→ **TASK DESCRIPTION**
Using the entries below, write out the line with "right knee: (148, 329)", the line with "right front paw: (546, 331)", and every line in between, exactly as each is written.

→ **DATA EXTRACTS**
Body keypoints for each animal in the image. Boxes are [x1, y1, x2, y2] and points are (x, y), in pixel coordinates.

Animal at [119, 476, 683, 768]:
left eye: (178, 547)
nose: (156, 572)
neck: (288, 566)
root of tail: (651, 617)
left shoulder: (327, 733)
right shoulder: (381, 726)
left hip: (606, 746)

* * *

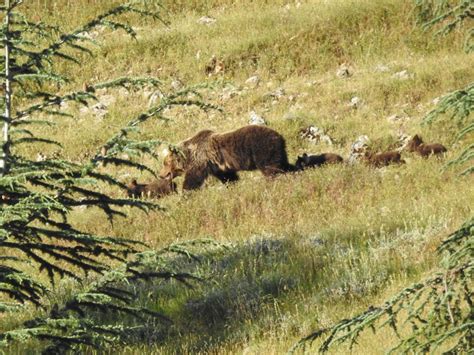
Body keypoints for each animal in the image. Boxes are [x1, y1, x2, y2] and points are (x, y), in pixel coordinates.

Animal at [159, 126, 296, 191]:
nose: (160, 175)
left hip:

---

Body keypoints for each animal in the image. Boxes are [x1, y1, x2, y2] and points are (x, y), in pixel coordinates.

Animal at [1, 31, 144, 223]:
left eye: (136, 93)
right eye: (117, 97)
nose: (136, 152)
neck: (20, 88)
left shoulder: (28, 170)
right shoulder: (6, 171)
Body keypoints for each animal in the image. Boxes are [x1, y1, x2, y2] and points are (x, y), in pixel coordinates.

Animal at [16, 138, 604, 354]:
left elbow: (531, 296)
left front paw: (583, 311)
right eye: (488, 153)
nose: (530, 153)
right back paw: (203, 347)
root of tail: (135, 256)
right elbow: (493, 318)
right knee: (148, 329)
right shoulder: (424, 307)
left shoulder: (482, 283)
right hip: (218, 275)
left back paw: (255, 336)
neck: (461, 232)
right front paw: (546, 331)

→ **TASK RESULT**
right knee: (148, 329)
right shoulder: (424, 307)
left shoulder: (482, 283)
right hip: (218, 275)
left back paw: (255, 336)
neck: (461, 232)
right front paw: (546, 331)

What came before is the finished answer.